Em 2021 foram cerca de 45 mil pessoas visitando o evento. “E com pandemia no auge e muitas restrições, este ano com tudo mais controlado, devemos duplicar esta visitação, esperamos cerca de 90 mil pessoas na Feira, é muito boa a movimentação”, disse entusiasmado o secretário.

A 10ª Feira Feito em Gramado segue até domingo, dia 15 de maio, com entrada e estacionamento gratuitos.

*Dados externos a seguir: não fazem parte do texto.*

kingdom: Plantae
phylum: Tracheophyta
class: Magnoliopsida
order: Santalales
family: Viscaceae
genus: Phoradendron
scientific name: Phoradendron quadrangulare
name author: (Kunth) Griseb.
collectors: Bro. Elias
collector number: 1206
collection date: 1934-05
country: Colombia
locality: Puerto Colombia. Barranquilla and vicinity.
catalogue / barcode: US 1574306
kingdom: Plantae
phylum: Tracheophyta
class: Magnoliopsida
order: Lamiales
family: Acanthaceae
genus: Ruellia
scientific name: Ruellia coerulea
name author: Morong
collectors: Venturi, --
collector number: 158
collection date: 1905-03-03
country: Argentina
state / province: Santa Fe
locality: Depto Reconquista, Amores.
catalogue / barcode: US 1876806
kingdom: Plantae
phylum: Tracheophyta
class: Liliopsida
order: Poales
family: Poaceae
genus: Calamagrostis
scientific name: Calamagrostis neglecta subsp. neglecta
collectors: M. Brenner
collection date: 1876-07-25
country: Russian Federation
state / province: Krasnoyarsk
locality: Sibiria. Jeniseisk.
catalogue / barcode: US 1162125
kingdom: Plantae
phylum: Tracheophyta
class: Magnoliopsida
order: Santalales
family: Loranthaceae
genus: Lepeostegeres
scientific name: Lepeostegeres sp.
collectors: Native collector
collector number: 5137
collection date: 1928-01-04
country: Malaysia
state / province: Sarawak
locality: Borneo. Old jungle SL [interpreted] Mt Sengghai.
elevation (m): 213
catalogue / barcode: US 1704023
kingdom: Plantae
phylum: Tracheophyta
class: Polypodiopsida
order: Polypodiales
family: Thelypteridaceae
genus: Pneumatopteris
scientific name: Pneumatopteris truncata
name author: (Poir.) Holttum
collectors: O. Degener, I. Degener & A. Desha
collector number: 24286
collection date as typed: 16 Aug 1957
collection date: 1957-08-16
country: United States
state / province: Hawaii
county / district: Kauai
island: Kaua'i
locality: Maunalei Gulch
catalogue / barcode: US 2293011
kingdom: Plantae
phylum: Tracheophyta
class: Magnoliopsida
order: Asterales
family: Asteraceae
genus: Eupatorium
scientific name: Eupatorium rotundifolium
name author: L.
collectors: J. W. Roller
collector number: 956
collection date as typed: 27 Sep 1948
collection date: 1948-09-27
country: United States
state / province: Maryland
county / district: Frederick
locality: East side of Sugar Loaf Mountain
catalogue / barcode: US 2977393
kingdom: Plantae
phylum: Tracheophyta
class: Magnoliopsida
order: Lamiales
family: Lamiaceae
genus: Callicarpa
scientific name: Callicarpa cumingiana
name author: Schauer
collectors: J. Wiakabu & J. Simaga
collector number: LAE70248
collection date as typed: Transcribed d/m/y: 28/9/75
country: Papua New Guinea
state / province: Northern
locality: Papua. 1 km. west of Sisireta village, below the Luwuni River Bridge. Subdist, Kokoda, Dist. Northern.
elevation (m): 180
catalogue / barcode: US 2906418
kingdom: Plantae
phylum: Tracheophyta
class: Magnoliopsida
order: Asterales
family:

"Público visitando e as vendas estão acima da expectativa, estamos muito satisfeitos", conclui Ike Koetz.


Serviço:

10ª Feira Feito em Gramado – O carinho e a criatividade nas mãos de quem faz.

Onde: Expogramado (Avenida Borges de Medeiros, 4.111, Centro)

Quando: de 28 de abril a 15 de maio de 2022.

Horários: segundas, terças e quintas, das 10 h às 20 h.

Nas sextas, sábados e domingos, das 10 h às 21 h.

Fechado nas quartas, dias 04 e 11 de maio.

Acesso a Feira e Estacionamento – gratuito.